- [HOW TO COMPLETE THIS TASK]
Reproduce all of the material below line for line, leaving out the pictures.

[Saved dataset items]
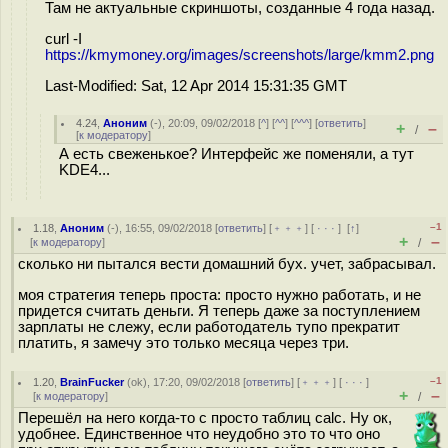
Там не актуальные скриншоты, созданные 4 года назад.
curl -I
https://kmymoney.org/images/screenshots/large/kmm2.png
Last-Modified: Sat, 12 Apr 2014 15:31:35 GMT
4.24
,
Аноним
(
-
), 20:09, 09/02/2018 [
^
] [
^^
] [
^^^
] [
ответить
]
+
–
/
[
к модератору
]
А есть свеженькое? Интерфейс же поменяли, а тут
KDE4...
–1
1.18
,
Аноним
(
-
), 16:55, 09/02/2018 [
ответить
] [
﹢﹢﹢
] [
· · ·
]
[
↑
]
+
–
[
к модератору
]
/
сколько ни пытался вести домашний бух. учет, забрасывал.
моя стратегия теперь проста: просто нужно работать, и не
придется считать деньги. Я теперь даже за поступлением
зарплаты не слежу, если работодатель тупо прекратит
платить, я замечу это только месяца через три.
–1
1.20
,
BrainFucker
(
ok
), 17:20, 09/02/2018 [
ответить
] [
﹢﹢﹢
] [
· · ·
]
+
–
[
к модератору
]
/
Перешёл на него когда-то с просто таблиц calc. Ну ок,
удобнее. Единственное что неудобно это то что оно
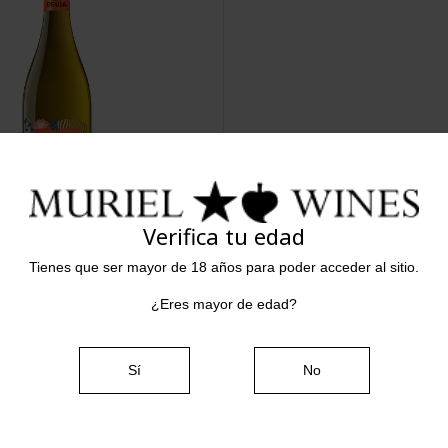
Verifica tu edad
Tienes que ser mayor de 18 años para poder acceder al sitio.
Vista rápida
emidulce 2025

¿Eres mayor de edad?
Sí
No
Comprar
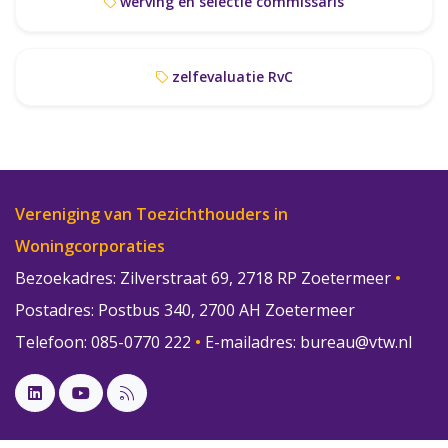
werving en selectie commissaris
zelfevaluatie RvC
Vereniging van Toezichthouders in
Woningcorporaties
Bezoekadres: Zilverstraat 69, 2718 RP Zoetermeer
•
Postadres: Postbus 340, 2700 AH Zoetermeer
Telefoon: 085-0770 222
•
E-mailadres:
bureau@vtw.nl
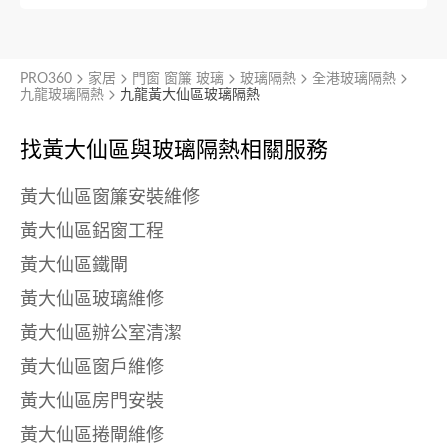
PRO360
家居
門窗 窗簾 玻璃
玻璃隔熱
全港玻璃隔熱
九龍玻璃隔熱
九龍黃大仙區玻璃隔熱
找黃大仙區與
玻璃隔熱相關服務
黃大仙區窗簾安裝維修
黃大仙區鋁窗工程
黃大仙區鐵閘
黃大仙區玻璃維修
黃大仙區辦公室清潔
黃大仙區窗戶維修
黃大仙區房門安裝
黃大仙區捲閘維修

- [OUTPUT]
Там не актуальные скриншоты, созданные 4 года назад.
curl -I
https://kmymoney.org/images/screenshots/large/kmm2.png
Last-Modified: Sat, 12 Apr 2014 15:31:35 GMT
4.24
,
Аноним
(
-
), 20:09, 09/02/2018 [
^
] [
^^
] [
^^^
] [
ответить
]
+
–
/
[
к модератору
]
А есть свеженькое? Интерфейс же поменяли, а тут
KDE4...
–1
1.18
,
Аноним
(
-
), 16:55, 09/02/2018 [
ответить
] [
﹢﹢﹢
] [
· · ·
]
[
↑
]
+
–
[
к модератору
]
/
сколько ни пытался вести домашний бух. учет, забрасывал.
моя стратегия теперь проста: просто нужно работать, и не
придется считать деньги. Я теперь даже за поступлением
зарплаты не слежу, если работодатель тупо прекратит
платить, я замечу это только месяца через три.
–1
1.20
,
BrainFucker
(
ok
), 17:20, 09/02/2018 [
ответить
] [
﹢﹢﹢
] [
· · ·
]
+
–
[
к модератору
]
/
Перешёл на него когда-то с просто таблиц calc. Ну ок,
удобнее. Единственное что неудобно это то что оно
Verifica tu edad
Tienes que ser mayor de 18 años para poder acceder al sitio.
Vista rápida
emidulce 2025

¿Eres mayor de edad?
Sí
No
Comprar
werving en selectie commissaris
zelfevaluatie RvC
Vereniging van Toezichthouders in
Woningcorporaties
Bezoekadres: Zilverstraat 69, 2718 RP Zoetermeer
•
Postadres: Postbus 340, 2700 AH Zoetermeer
Telefoon: 085-0770 222
•
E-mailadres:
bureau@vtw.nl
PRO360
家居
門窗 窗簾 玻璃
玻璃隔熱
全港玻璃隔熱
九龍玻璃隔熱
九龍黃大仙區玻璃隔熱
找黃大仙區與
玻璃隔熱相關服務
黃大仙區窗簾安裝維修
黃大仙區鋁窗工程
黃大仙區鐵閘
黃大仙區玻璃維修
黃大仙區辦公室清潔
黃大仙區窗戶維修
黃大仙區房門安裝
黃大仙區捲閘維修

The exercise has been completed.